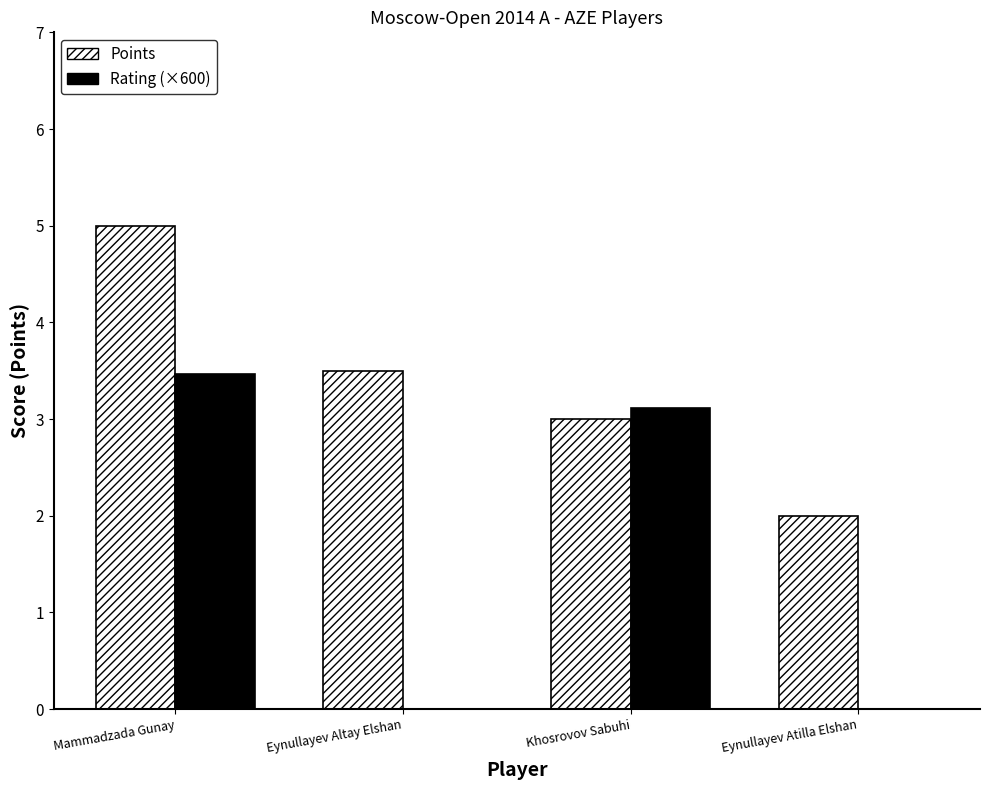

Reading left to right, extract all data points from this chart.

Points: Mammadzada Gunay=5.0	Eynullayev Altay Elshan=3.5	Khosrovov Sabuhi=3.0	Eynullayev Atilla Elshan=2.0
Rating (×600): Mammadzada Gunay=3.5	Eynullayev Altay Elshan=0.0	Khosrovov Sabuhi=3.1	Eynullayev Atilla Elshan=0.0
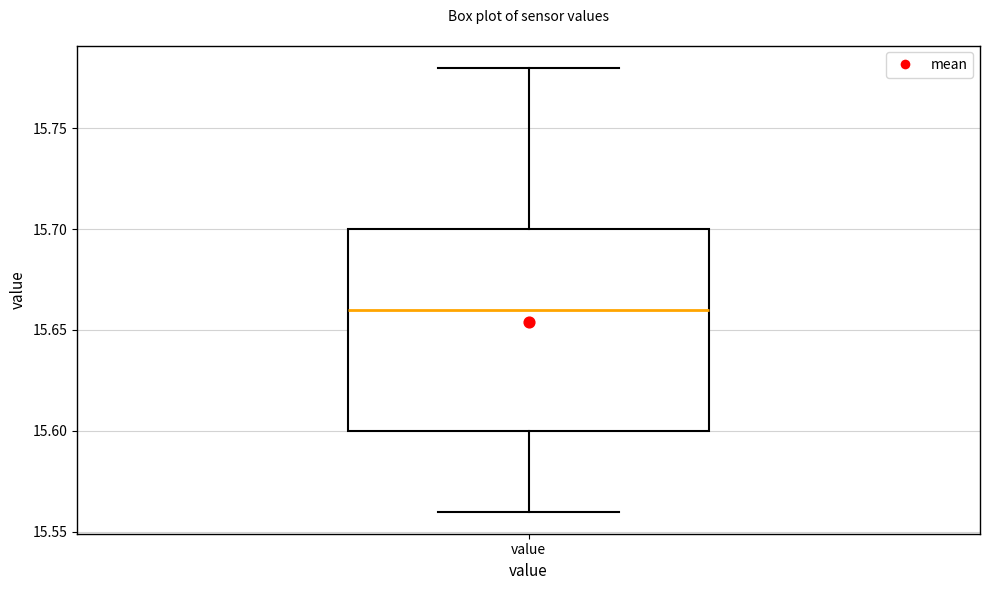

Where does the lower whisker of the box for value end on the y-axis? The values are not printed on the chart, so give them approximately, as read against the axis.

15.56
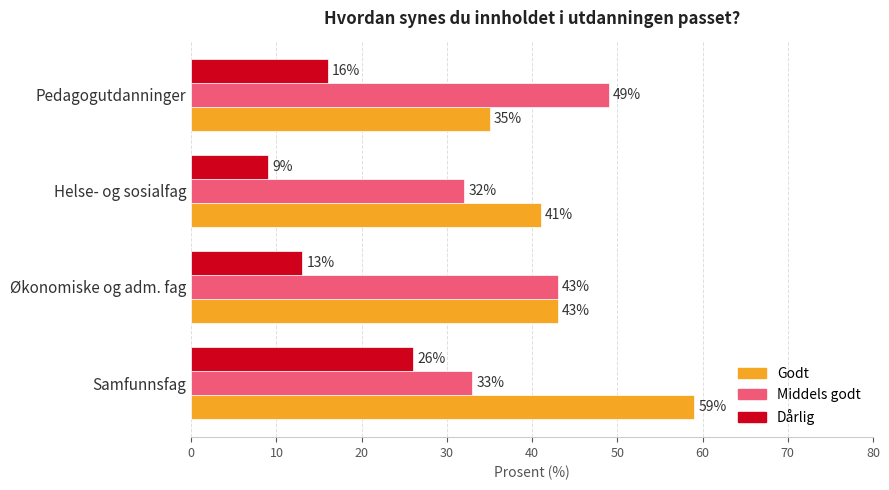

Which series has the widest spread of values?

Godt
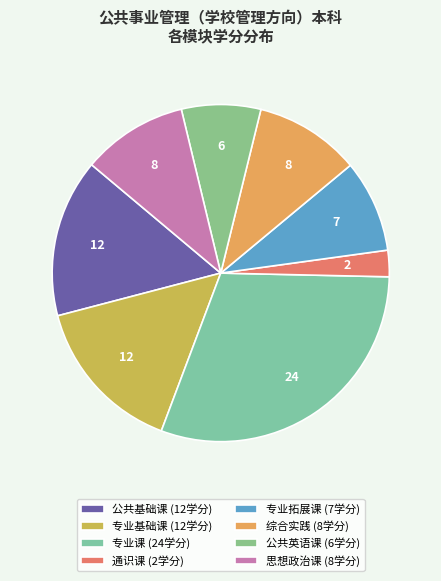

Is there a majority slice in this chart?

No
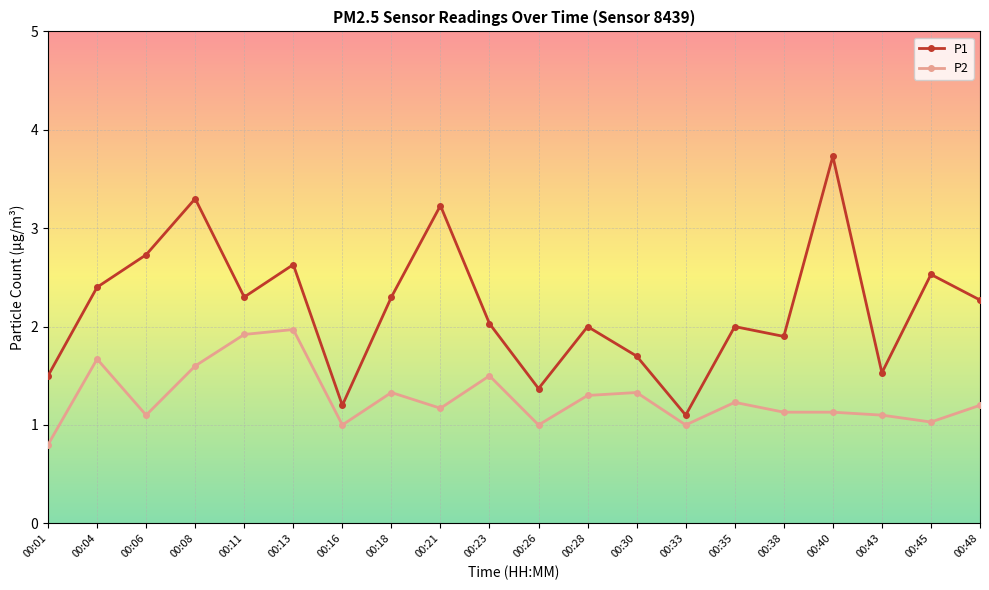

List the series in order of their peak value, lowest first.

P2, P1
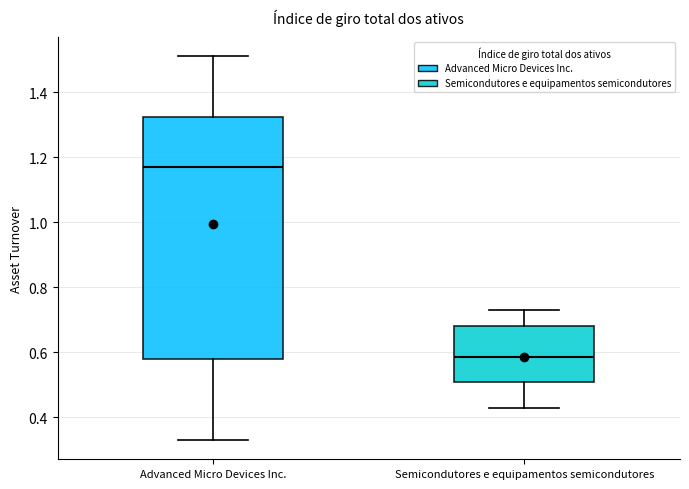

Reading left to right, transcribe this box plot: for each box, give where its median line is, the range the box spans, and where its two whiskers end, as read against the y-axis. The values are not printed on the chart, so give them approximately, as read against the axis.

Advanced Micro Devices Inc.: median 1.18, box 0.58 to 1.32, whiskers 0.34 to 1.52
Semicondutores e equipamentos semicondutores: median 0.58, box 0.50 to 0.68, whiskers 0.44 to 0.74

============================================================

Write out all of the data above again with every "chart" changed to "graph" and nothing else altered. Leave out the pictures.

Reading left to right, extract all data points from this graph.

Points: Mammadzada Gunay=5.0	Eynullayev Altay Elshan=3.5	Khosrovov Sabuhi=3.0	Eynullayev Atilla Elshan=2.0
Rating (×600): Mammadzada Gunay=3.5	Eynullayev Altay Elshan=0.0	Khosrovov Sabuhi=3.1	Eynullayev Atilla Elshan=0.0

Where does the lower whisker of the box for value end on the y-axis? The values are not printed on the graph, so give them approximately, as read against the axis.

15.56

Which series has the widest spread of values?

Godt

Is there a majority slice in this graph?

No

List the series in order of their peak value, lowest first.

P2, P1

Reading left to right, transcribe this box plot: for each box, give where its median line is, the range the box spans, and where its two whiskers end, as read against the y-axis. The values are not printed on the graph, so give them approximately, as read against the axis.

Advanced Micro Devices Inc.: median 1.18, box 0.58 to 1.32, whiskers 0.34 to 1.52
Semicondutores e equipamentos semicondutores: median 0.58, box 0.50 to 0.68, whiskers 0.44 to 0.74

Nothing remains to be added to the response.